Date of this Version
Rashoka F, Kelley M, Garcia M. Serving refugees in a pandemic: insights from Yazidis in the Midwest. Harvard Public Health Review. 2021; 31. 27. https://harvardpublichealthreview.org/31-article-rashoka/
There is a critical need for research to examine factors that hinder or facilitate access to healthcare in the context of COVID-19. The coronavirus pandemic has exacerbated barriers to healthcare for marginalized communities globally, leaving many without access to needed health services. Resettled refugees, in particular, must grapple with added challenges to locating and obtaining culturally appropriate healthcare services.

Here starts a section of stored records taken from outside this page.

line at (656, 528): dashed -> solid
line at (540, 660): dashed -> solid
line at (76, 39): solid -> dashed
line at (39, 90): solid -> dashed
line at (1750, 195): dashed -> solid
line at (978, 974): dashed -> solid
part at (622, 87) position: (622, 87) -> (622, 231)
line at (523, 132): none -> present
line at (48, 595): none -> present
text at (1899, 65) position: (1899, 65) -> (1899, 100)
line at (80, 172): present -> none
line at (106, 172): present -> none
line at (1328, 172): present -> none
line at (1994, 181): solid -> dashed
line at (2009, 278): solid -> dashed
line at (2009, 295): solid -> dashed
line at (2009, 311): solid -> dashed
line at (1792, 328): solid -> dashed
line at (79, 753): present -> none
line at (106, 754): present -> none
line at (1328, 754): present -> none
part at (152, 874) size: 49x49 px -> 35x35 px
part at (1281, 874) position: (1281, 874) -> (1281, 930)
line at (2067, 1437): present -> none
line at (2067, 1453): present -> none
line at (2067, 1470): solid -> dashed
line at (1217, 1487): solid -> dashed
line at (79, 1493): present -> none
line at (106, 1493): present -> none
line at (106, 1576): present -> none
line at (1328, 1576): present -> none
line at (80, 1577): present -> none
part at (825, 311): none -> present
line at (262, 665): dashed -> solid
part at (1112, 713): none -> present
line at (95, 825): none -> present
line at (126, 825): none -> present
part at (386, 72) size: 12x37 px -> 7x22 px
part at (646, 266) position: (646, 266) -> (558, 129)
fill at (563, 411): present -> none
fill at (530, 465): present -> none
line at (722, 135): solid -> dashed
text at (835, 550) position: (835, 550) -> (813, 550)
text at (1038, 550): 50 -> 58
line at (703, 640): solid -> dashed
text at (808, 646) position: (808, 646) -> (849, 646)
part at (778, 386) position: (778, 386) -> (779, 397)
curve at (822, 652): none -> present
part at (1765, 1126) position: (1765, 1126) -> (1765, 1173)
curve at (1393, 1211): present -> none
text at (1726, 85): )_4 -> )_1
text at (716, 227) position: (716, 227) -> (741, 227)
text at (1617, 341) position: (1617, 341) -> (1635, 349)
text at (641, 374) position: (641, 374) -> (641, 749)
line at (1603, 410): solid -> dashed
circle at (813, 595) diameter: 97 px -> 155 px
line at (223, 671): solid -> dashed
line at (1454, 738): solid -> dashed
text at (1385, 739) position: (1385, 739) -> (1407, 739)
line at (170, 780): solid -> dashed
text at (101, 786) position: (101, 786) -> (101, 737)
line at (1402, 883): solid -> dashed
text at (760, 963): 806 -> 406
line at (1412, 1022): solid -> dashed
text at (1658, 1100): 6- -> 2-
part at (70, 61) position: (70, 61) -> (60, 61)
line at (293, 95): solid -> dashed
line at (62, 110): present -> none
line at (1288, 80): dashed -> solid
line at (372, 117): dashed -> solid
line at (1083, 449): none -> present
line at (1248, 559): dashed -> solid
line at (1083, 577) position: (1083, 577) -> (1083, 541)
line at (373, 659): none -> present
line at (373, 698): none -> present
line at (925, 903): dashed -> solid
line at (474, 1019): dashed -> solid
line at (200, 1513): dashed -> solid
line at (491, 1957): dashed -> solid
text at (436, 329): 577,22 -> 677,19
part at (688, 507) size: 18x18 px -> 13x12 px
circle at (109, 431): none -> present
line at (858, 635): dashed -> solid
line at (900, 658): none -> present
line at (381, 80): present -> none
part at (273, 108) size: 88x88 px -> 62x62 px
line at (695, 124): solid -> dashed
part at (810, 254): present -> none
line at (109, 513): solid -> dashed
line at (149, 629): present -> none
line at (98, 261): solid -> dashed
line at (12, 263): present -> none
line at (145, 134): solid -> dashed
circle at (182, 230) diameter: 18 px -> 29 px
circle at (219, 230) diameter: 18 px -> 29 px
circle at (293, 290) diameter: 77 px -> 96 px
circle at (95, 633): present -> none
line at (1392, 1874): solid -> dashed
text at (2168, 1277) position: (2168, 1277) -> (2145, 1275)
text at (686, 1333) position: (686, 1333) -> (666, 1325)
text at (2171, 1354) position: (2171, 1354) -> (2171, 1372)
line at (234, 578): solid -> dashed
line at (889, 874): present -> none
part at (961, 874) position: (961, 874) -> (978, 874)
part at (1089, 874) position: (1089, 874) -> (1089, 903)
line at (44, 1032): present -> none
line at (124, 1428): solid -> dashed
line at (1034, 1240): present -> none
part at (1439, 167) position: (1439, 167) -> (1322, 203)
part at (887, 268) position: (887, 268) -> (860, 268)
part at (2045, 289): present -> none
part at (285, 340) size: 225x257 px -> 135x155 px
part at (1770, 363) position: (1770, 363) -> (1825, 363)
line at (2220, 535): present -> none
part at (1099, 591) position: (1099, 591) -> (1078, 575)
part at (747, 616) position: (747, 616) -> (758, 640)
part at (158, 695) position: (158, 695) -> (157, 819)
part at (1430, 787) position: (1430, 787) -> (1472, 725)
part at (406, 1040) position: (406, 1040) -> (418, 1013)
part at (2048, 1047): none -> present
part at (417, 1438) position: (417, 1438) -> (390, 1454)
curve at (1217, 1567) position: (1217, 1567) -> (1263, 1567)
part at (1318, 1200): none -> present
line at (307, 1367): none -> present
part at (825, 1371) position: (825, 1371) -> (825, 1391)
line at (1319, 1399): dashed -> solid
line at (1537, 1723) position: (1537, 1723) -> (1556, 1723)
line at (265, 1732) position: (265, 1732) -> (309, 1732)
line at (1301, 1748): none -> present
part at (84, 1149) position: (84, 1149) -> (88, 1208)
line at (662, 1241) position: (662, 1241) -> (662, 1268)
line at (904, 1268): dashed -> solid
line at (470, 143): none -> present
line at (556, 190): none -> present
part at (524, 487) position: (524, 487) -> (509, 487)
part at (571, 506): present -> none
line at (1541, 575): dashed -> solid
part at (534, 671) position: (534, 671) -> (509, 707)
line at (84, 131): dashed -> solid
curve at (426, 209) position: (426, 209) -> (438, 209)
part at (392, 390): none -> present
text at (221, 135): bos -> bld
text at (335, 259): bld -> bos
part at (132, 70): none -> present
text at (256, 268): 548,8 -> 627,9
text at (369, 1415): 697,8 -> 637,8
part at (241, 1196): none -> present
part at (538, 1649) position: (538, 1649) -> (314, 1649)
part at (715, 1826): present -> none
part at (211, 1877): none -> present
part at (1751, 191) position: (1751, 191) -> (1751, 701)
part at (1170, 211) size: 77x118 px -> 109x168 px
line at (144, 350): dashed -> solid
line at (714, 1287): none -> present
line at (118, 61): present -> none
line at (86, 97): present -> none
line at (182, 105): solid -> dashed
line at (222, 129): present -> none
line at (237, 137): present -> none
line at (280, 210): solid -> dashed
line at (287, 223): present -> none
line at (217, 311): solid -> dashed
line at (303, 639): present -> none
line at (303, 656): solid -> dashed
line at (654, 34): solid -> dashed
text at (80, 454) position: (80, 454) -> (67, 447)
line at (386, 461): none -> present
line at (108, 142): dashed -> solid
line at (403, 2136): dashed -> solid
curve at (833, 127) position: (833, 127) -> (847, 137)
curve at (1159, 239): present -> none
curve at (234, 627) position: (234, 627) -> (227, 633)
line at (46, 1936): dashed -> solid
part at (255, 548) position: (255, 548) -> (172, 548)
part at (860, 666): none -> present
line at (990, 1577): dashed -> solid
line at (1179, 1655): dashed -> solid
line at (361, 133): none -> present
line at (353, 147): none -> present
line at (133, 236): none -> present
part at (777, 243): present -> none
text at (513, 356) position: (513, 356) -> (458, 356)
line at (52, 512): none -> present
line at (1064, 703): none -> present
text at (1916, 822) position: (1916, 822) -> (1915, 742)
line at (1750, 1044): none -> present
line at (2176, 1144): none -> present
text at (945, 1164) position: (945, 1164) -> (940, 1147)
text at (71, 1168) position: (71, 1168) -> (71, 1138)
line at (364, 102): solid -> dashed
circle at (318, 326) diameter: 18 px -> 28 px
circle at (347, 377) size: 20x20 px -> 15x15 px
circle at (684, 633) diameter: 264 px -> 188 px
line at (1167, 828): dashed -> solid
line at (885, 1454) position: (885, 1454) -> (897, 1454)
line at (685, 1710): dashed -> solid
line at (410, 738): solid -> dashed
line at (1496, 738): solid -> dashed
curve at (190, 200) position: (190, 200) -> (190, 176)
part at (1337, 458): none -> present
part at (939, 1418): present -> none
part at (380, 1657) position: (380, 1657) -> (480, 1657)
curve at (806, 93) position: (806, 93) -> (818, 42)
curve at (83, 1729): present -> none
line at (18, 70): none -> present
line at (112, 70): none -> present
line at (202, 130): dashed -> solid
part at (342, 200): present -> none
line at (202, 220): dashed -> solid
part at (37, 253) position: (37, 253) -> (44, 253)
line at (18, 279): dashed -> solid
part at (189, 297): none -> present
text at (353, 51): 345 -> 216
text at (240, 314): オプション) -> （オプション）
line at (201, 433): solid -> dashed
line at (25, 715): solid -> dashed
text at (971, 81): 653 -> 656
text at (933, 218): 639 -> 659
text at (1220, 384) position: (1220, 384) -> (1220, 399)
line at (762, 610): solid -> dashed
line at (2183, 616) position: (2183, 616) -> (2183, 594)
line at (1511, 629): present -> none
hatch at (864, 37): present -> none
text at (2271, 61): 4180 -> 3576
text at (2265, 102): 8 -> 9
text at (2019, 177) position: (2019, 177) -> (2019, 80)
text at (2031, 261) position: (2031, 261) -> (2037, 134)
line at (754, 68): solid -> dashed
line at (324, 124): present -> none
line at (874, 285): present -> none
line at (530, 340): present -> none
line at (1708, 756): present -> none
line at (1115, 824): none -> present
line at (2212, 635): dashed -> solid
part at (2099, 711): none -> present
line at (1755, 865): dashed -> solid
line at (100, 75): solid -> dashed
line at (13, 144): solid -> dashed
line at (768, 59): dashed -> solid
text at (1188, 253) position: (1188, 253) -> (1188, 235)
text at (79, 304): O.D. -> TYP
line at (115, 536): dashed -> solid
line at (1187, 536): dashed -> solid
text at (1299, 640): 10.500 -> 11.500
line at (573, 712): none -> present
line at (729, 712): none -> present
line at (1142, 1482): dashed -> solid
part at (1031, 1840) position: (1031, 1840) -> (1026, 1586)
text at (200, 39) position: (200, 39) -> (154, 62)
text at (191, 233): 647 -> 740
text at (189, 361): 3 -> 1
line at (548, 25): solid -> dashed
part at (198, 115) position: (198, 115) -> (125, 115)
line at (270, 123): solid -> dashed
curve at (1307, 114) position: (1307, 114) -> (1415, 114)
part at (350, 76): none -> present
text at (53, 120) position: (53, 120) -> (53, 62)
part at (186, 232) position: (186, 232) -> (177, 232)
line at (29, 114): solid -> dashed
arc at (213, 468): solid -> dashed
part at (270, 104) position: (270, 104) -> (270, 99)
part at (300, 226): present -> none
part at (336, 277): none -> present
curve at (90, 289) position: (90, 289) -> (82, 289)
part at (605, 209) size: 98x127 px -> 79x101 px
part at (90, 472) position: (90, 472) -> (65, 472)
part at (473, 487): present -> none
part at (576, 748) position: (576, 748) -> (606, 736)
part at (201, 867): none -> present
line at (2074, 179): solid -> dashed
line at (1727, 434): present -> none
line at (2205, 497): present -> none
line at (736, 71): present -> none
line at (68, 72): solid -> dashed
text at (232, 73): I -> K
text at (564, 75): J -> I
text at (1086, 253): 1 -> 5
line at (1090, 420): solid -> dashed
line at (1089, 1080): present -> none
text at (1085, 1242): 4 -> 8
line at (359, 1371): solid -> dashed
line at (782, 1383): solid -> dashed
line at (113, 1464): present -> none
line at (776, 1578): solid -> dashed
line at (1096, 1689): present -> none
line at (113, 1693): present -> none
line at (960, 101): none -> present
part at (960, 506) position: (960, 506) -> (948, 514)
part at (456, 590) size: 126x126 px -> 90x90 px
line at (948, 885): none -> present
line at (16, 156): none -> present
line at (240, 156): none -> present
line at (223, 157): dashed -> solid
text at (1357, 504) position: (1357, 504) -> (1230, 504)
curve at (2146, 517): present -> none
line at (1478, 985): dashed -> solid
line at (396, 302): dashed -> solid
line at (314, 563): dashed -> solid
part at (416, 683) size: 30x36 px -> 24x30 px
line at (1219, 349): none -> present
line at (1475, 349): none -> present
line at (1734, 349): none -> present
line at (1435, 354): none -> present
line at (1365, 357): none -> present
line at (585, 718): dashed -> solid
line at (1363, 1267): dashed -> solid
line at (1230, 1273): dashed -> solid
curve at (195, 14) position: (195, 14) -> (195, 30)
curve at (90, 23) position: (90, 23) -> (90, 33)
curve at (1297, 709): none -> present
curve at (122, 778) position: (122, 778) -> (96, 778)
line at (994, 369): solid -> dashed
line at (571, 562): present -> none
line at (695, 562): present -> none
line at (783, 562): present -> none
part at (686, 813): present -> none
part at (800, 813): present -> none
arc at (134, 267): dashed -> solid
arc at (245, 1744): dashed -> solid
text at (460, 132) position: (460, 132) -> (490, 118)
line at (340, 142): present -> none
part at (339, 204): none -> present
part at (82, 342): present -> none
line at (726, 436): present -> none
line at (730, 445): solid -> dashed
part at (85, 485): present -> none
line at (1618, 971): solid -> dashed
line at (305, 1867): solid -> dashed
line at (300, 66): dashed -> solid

Recent focus groups shed light on the experiences of Yazidi refugees in the U.S. Midwest during COVID-19. Yazidis are a historically persecuted religious and ethnic minority group from northern Iraq (Kizilhan, 2017). Many Yazidis migrated to the U.S. on Special Immigrant Visas after providing interpretation services for the U.S. Army. Focus groups reflected diverse perspectives from health care providers, social workers, Yazidi community members, and cultural centers. Findings reveal four critical areas that limit access to healthcare: (1) language barriers; (2) economic barriers; (3) social barriers; and (4) cultural stigma. In this commentary, we explore how these barriers contribute to adverse health experiences and outcomes during the COVID-19 pandemic, and offer insights relevant to public health practice with marginalized communities.